A proverbial falta de refinamento e inteligência dos neandertais, primos extintos da humanidade que sumiram há menos de 30 mil anos, está sendo contrariada pelos restos de um menu pré-histórico à beira-mar, recém-descoberto por pesquisadores da Espanha, do Reino Unido e do Canadá. Segundo as escavações conduzidas por eles, os neandertais de Gibraltar, um pedacinho de território espanhol sob domínio britânico, teriam se alimentado rotineiramente de frutos do mar, incluindo em seu cardápio mariscos, peixes, carne de foca e de golfinho - quase uma legítima paella.

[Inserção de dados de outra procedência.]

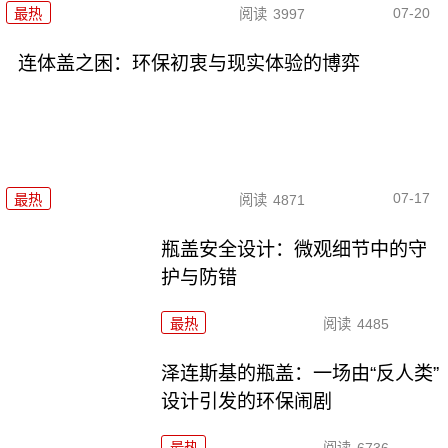
07-20
最热
阅读
3997
连体盖之困：环保初衷与现实体验的博弈
07-17
最热
阅读
4871
瓶盖安全设计：微观细节中的守
护与防错
最热
阅读
4485
泽连斯基的瓶盖：一场由“反人类”
设计引发的环保闹剧
最热
阅读
6736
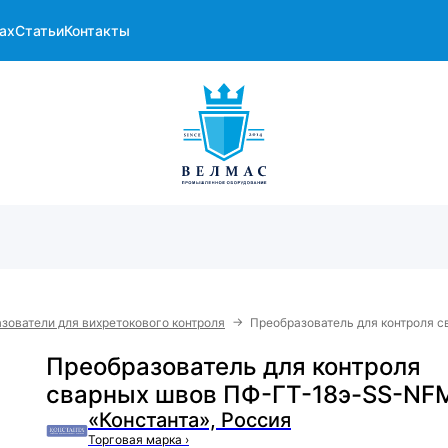
ах
Статьи
Контакты
→
зователи для вихретокового контроля
Преобразователь для контроля 
Преобразователь для контроля
сварных швов ПФ-ГТ-18э-SS-NF
«Константа», Россия
Торговая марка
›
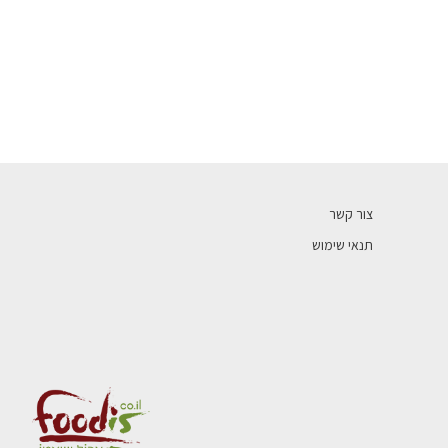
צור קשר
תנאי שימוש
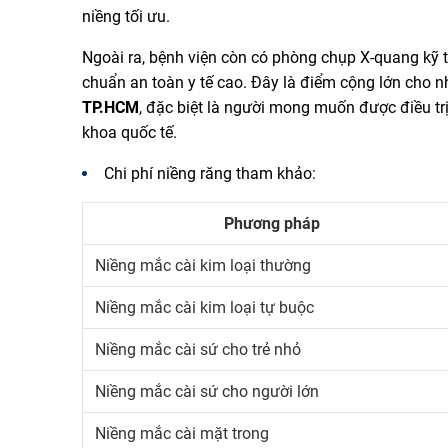
niềng tối ưu.
Ngoài ra, bệnh viện còn có phòng chụp X-quang kỹ th
chuẩn an toàn y tế cao. Đây là điểm cộng lớn cho
TP.HCM
, đặc biệt là người mong muốn được điều tr
khoa quốc tế.
Chi phí niềng răng tham khảo:
Phương pháp
Niềng mắc cài kim loại thường
Niềng mắc cài kim loại tự buộc
Niềng mắc cài sứ cho trẻ nhỏ
Niềng mắc cài sứ cho người lớn
Niềng mắc cài mặt trong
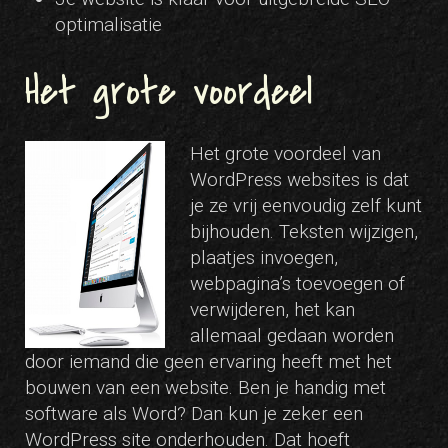
optimalisatie
Het grote voordeel
Het grote voordeel van
WordPress websites is dat
je ze vrij eenvoudig zelf kunt
bijhouden. Teksten wijzigen,
plaatjes invoegen,
webpagina’s toevoegen of
verwijderen, het kan
allemaal gedaan worden
door iemand die geen ervaring heeft met het
bouwen van een website. Ben je handig met
software als Word? Dan kun je zeker een
WordPress site onderhouden. Dat hoeft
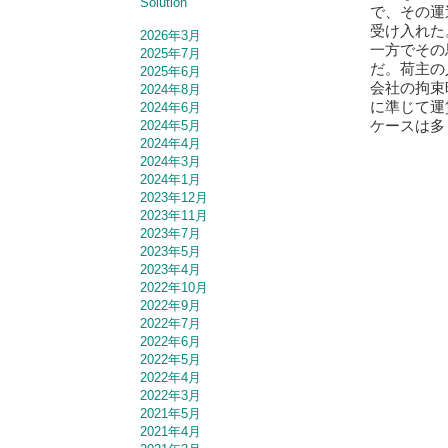
Solution
で、その運
受け入れた
2026年3月
一方でその
2025年7月
だ。荷主の
2025年6月
会社の拘束
2024年8月
に準じて運
2024年6月
ケースは多
2024年5月
2024年4月
2024年3月
2024年1月
2023年12月
2023年11月
2023年7月
2023年5月
2023年4月
2022年10月
2022年9月
2022年7月
2022年6月
2022年5月
2022年4月
2022年3月
2021年5月
2021年4月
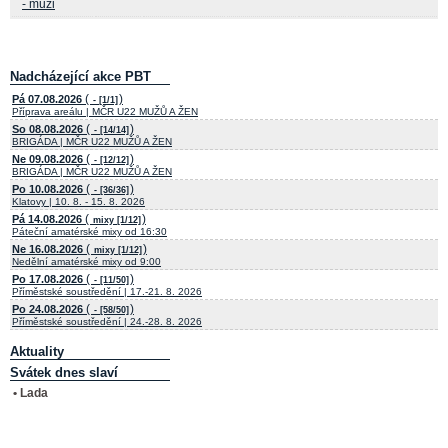
- muži
Nadcházející akce PBT
(
)
Pá 07.08.2026
- [1/1]
Příprava areálu | MČR U22 MUŽŮ A ŽEN
(
)
So 08.08.2026
- [14/14]
BRIGÁDA | MČR U22 MUŽŮ A ŽEN
(
)
Ne 09.08.2026
- [12/12]
BRIGÁDA | MČR U22 MUŽŮ A ŽEN
(
)
Po 10.08.2026
- [36/36]
Klatovy | 10. 8. - 15. 8. 2026
(
)
Pá 14.08.2026
mixy [1/12]
Páteční amatérské mixy od 16:30
(
)
Ne 16.08.2026
mixy [1/12]
Nedělní amatérské mixy od 9:00
(
)
Po 17.08.2026
- [11/50]
Příměstské soustředění | 17.-21. 8. 2026
(
)
Po 24.08.2026
- [58/50]
Příměstské soustředění | 24.-28. 8. 2026
Aktuality
Svátek dnes slaví
• Lada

A pesquisa, coordenada por Yolanda Fernández-Jalvo, do Museu Nacional de Ciências Naturais de Madri, está na edição desta semana da revista científica "PNAS". Brincadeiras sobre a culinária neandertal à parte, o trabalho é importante por confirmar que o repertório comportamental dos hominídeos era mais amplo do que se imaginava. Muita gente considerava os neandertais simplesmente burros demais para explorar recursos marinhos - segundo certos pesquisadores, a capacidade só teria surgido com o Homo sapiens anatomicamente moderno, visto como capaz de recolher uma dieta mais variada.

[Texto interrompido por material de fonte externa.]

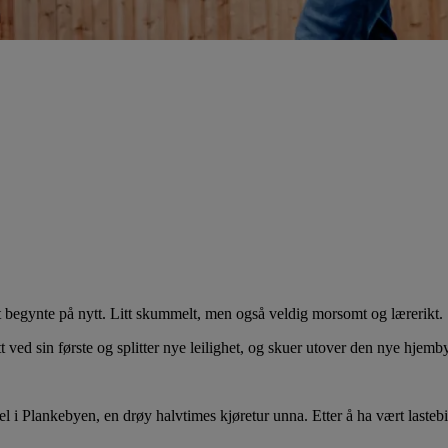
tt begynte på nytt. Litt skummelt, men også veldig morsomt og lærerikt.
d sin første og splitter nye leilighet, og skuer utover den nye hjemby
l i Plankebyen, en drøy halvtimes kjøretur unna. Etter å ha vært lastebilsj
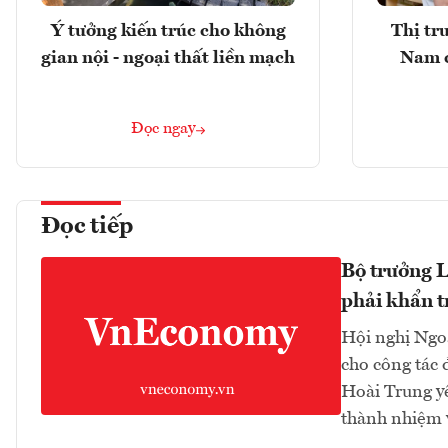
Ý tưởng kiến trúc cho không
Thị tr
gian nội - ngoại thất liền mạch
Nam 
Đọc ngay
Đọc tiếp
Bộ trưởng L
phải khẩn t
Hội nghị Ngoạ
cho công tác 
Hoài Trung yê
thành nhiệm v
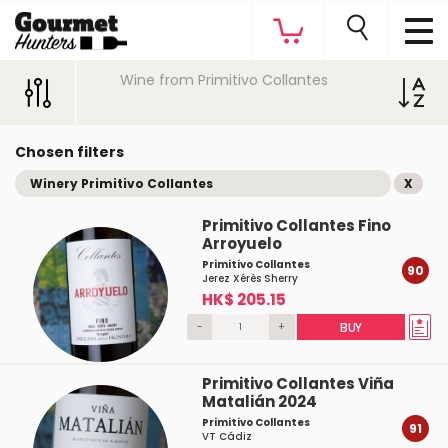
Wine from Primitivo Collantes
Chosen filters
Winery Primitivo Collantes
X
Primitivo Collantes Fino
Arroyuelo
Primitivo Collantes
90
Jerez Xérès Sherry
HK$ 205.15
-
+
BUY
Primitivo Collantes Viña
Matalián 2024
Primitivo Collantes
91
VT Cádiz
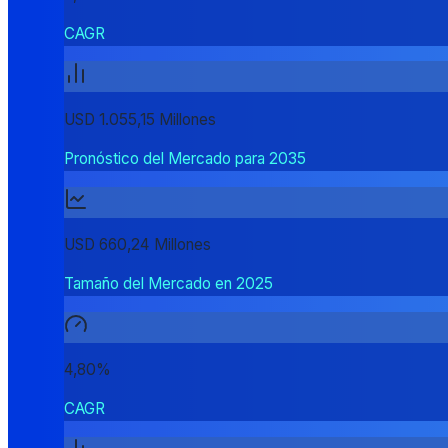
CAGR
USD 1.055,15 Millones
Pronóstico del Mercado para 2035
USD 660,24 Millones
Tamaño del Mercado en 2025
4,80%
CAGR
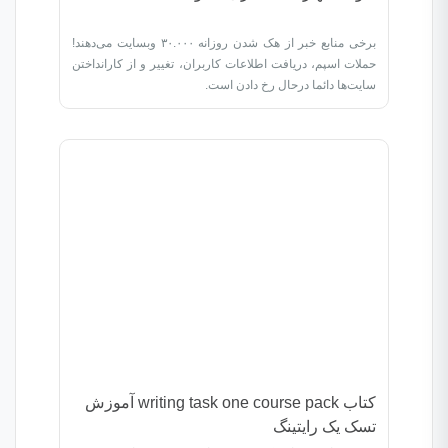
برخی منابع خبر از هک شدن روزانه ۳۰.۰۰۰ وبسایت می‌دهند!
حملات اسپم، دریافت اطلاعات کاربران، تغییر و از کارانداختن
سایت‌ها دائما درحال رخ دادن است.
کتاب writing task one course pack آموزش
تسک یک رایتینگ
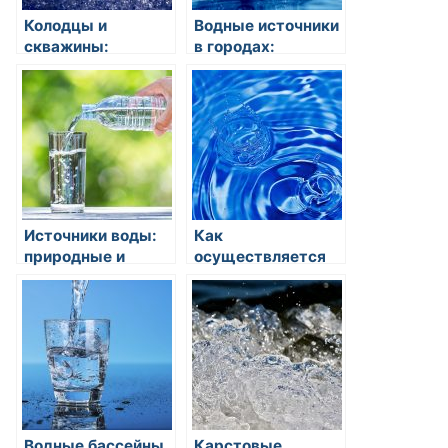
Колодцы и
Водные источники
скважины:
в городах:
источники воды
важность
для бытовых и
сохранения их
промышленных
чистоты
нужд
Источники воды:
Как
природные и
осуществляется
искусственные
десалинация
морской воды для
питья?
Водные бассейны
Карстовые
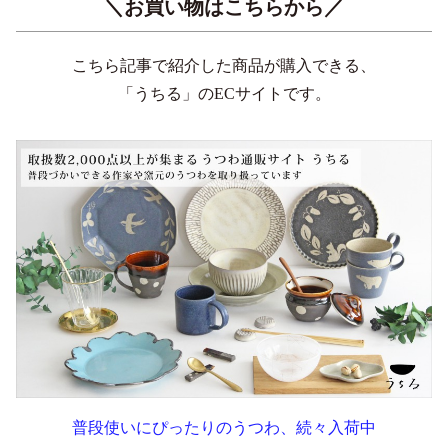
＼お買い物はこちらから／
こちら記事で紹介した商品が購入できる、
「うちる」のECサイトです。
普段使いにぴったりのうつわ、続々入荷中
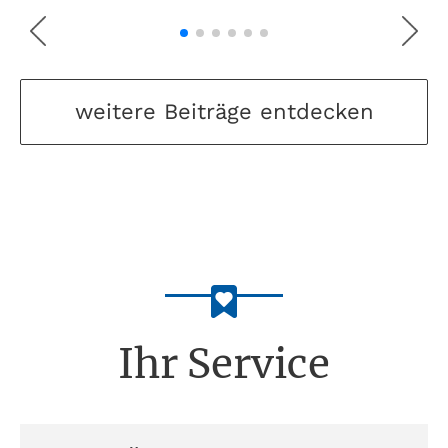
weitere Beiträge entdecken
Ihr Service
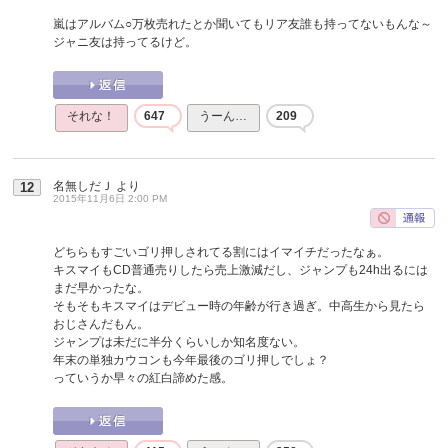
嵐はアルバム○万枚売れたとか聞いてもリア友誰も持ってないもんな～
ジャニ友は持ってるけど。
それな！
647
うーん…
209
名無しだＪ
より
12
2015年11月6日 2:00 PM
どちらもすごいゴリ押しされてる割にはイマイチだったなぁ。
キスマイもCD普通売りしたら売上激減だし、ジャンプも24h出るには
まだ早かったな。
そもそもキスマイはデビュー時の年齢が行き過ぎ。中高生から見たら
おじさんだもん。
ジャンプは未だに半分くらいしか知名度ない。
年末の単独カウコンも今年最後のゴリ押しでしょ？
っていうか早々の紅白諦めた感。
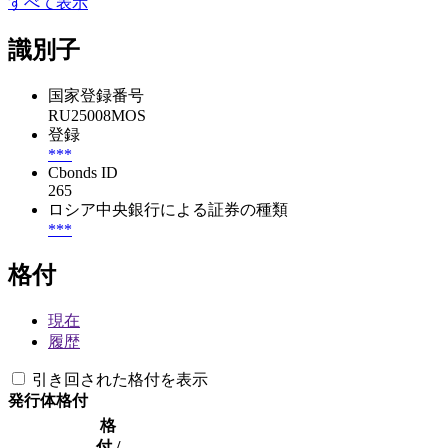
すべて表示
識別子
国家登録番号
RU25008MOS
登録
***
Cbonds ID
265
ロシア中央銀行による証券の種類
***
格付
現在
履歴
引き回された格付を表示
発行体格付
格
付 /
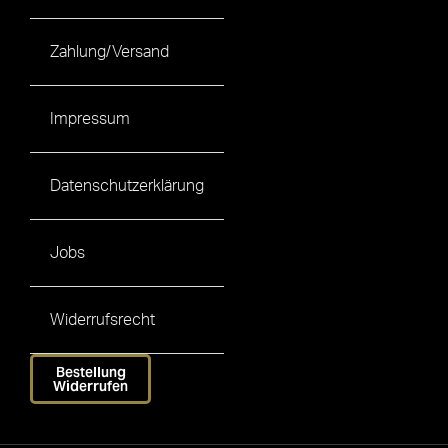
Zahlung/Versand
Impressum
Datenschutzerklärung
Jobs
Widerrufsrecht
Bestellung
Widerrufen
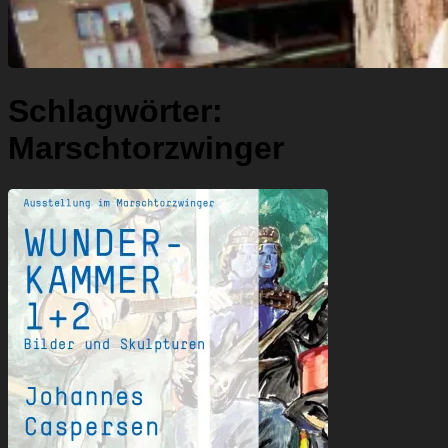
Schlagwörter:
Marschtorzwinger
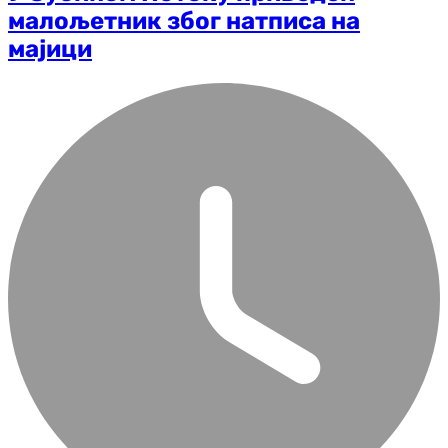
малољетник због натписа на
мајици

Fernández-Jalvo e companhia estudaram e dataram restos de fauna oriundos das cavernas de Vanguard e Gorham, em Gibraltar, com idades de ocupação que giram entre 42 mil e 30 mil anos antes do presente, segundo métodos de datação radioativa.

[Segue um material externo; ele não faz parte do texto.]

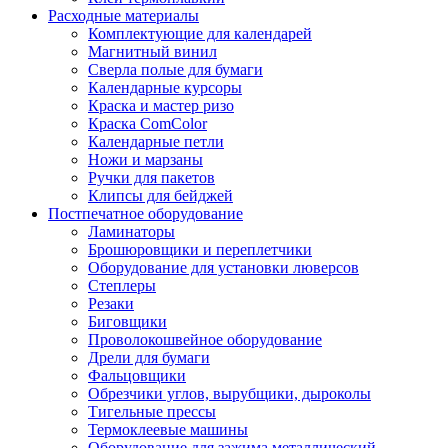
Расходные материалы
Комплектующие для календарей
Магнитный винил
Сверла полые для бумаги
Календарные курсоры
Краска и мастер ризо
Краска ComColor
Календарные петли
Ножи и марзаны
Ручки для пакетов
Клипсы для бейджей
Постпечатное оборудование
Ламинаторы
Брошюровщики и переплетчики
Оборудование для установки люверсов
Степлеры
Резаки
Биговщики
Проволокошвейное оборудование
Дрели для бумаги
Фальцовщики
Обрезчики углов, вырубщики, дыроколы
Тигельные прессы
Термоклеевые машины
Оборудование для зажима металлический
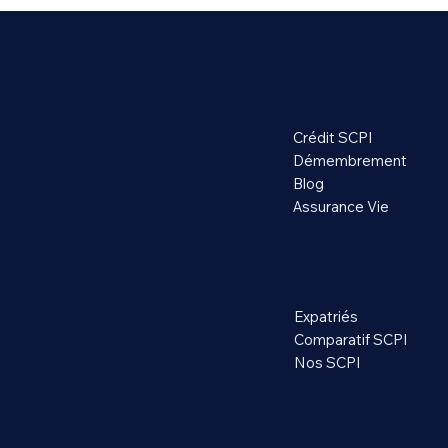
Services
Crédit SCPI
Démembrement
Blog
Assurance Vie
Spécialités SCPI
Expatriés
Comparatif SCPI
Nos SCPI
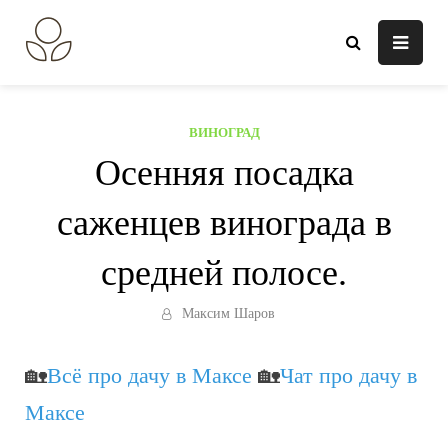
Перейти
к
В огороде лебеда.
Всё о выращивании растений.
содержанию
ВИНОГРАД
Осенняя посадка
саженцев винограда в
средней полосе.
Максим Шаров
🏡
Всё про дачу в Максе
🏡
Чат про дачу в
Максе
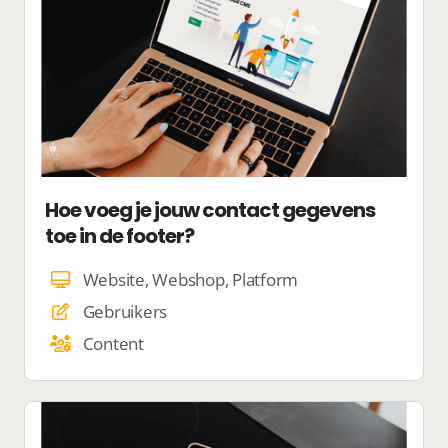
Hoe voeg je jouw contact gegevens
toe in de footer?
Website, Webshop, Platform
Gebruikers
Content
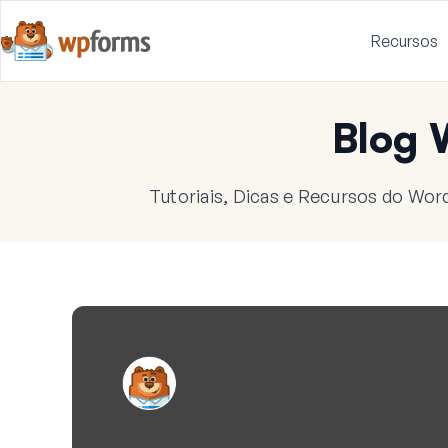
Recursos
Blog
Tutoriais, Dicas e Recursos do Wor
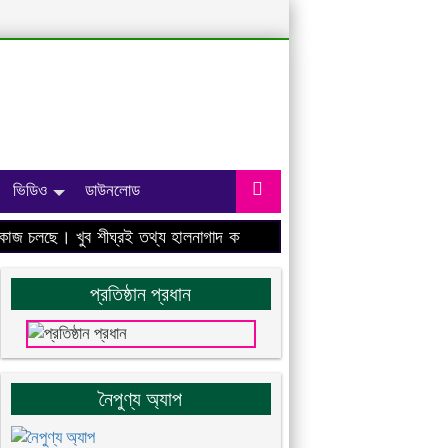
ভিডিও
ডাউনলোড
 চলছে। খুব শীঘ্রই তথ্য হালনাগাদ করা হবে।
প্রতিষ্ঠান প্রধান
নৈপুণ্য অ্যাপ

As evidências mais fortes de consumo humano dos bichos marinhos envolvem marcas de corte com ferramentas de pedra, indicando desmembramento dos cadáveres feitas com instrumentos tipicamente usados por neandertais. As focas e golfinhos são, em geral, indivíduos jovens, o que sugere que os hominídeos aproveitavam a vulnerabilidade de filhotes (técnica comum entre caçadores), sabendo, portanto, as épocas do ano em que os mamíferos marinhos procriavam ou costumavam ficar encalhados na costa espanhola.